I seem to have hit a 'fragile' period, I'm hoping it is just hormones and/or extreme exhaustion. I'm not feeling depressed per se but am certainly feeling blue a bit more than usual. What is getting me is this persistent insomnia! I've tried melatonin, warm milk, breathing, stretching, ativan, etc. but to no avail. At first (this is going back months now) I would fall asleep on a dime, I just couldn't stay asleep. Now I can't seem to shut down at all, even when I do sleep I have the most bizarre dreams!
I know that I am feeling the strain of having B's surgery(ies) approaching and I was trying to explain to Michael that while I know they are necessary, there is nothing that will miraculously bring him home. We have all of these procedures, which he needs, but in the end we still have all these problems it seems.
Mr.B has his Nephrology scan tomorrow to see if he is in fact having reflux and I've got the wonderful picture in my head of the last time we had a procedure in Radiology with him strapped to a board that resulted in his Code Blue. I told the Nephrologist, as soon as he suggested the test, that I would not like a resident to do the procedure. He probably thinks I'm a bit of a whack-a-doodle but I just think Braeden is too fragile to be a 'learning' experiment. That sounds a bit harsh I suppose!
I guess what it boils down to is that we are more than five months into this and are no closer to any answers. We just keep adding to the list that is Braeden. I know I joke about him having 'Braeden Syndrome' but really it seems that way some days, that we are all alone in this. Not alone as in no support, (of that we have lots and are eternally grateful!), but alone medically. The hospital is wonderful, the Dr's and the Nurses fantastic but there is only one Braeden, only one. Go down the list, check one off and find three more to add...

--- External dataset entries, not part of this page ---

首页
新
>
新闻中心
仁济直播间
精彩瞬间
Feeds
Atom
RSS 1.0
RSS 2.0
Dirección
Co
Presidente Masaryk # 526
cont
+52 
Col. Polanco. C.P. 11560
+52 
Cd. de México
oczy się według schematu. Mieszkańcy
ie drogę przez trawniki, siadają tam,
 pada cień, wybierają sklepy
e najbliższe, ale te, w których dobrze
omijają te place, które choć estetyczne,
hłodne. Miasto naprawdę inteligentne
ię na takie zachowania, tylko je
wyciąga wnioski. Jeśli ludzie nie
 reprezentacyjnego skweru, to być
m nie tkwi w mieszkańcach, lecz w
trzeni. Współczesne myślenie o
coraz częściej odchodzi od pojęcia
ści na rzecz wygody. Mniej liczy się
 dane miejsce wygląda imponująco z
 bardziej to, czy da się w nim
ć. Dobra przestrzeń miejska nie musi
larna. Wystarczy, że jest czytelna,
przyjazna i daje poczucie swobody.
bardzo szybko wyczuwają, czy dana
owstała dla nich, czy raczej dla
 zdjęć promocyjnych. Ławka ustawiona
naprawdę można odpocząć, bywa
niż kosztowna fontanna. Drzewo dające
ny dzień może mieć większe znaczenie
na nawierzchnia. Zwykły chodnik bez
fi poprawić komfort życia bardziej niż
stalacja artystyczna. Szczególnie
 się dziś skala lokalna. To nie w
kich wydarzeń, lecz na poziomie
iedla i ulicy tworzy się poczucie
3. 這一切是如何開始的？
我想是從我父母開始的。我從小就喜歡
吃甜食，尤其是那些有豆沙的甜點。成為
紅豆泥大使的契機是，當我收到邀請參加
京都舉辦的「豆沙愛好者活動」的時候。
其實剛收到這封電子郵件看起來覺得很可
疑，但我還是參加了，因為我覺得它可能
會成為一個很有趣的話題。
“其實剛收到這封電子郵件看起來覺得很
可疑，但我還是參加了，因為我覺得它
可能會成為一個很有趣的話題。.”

The latest issue we are facing is he seems to not be digesting (possibly not absorbing) fat. His stools have been bizarre for a week now and what it seems to be is that they are very 'fatty'. They are doing a series of tests to look at liver function but his NP assured me he shows no other signs of liver issues....oh Braeden, my sweet boy how you stress your Mommy! He has also dropped 1/2 pound in the past week but I am assuming (hoping) it was due to the Klebseilla and being sick.
I guess this is just the road that you go down when you have a child with a rare genetic disorder that is yet to be diagnosed. Have you ever tried to research genetic disorders? There are thousands, thousands! I need to find a website that I can just enter in all of his anomalies and it kicks out a diagnosis...hmm, guess I should be careful of what I ask for, sometimes that idea of a diagnosis seems even scarier!
Back to bed I go with the visions of sheep jumping or sugar plums or something in my head that isn't medically related.
Thanks for listening, guess there are days when the world seems a bit heavier than others.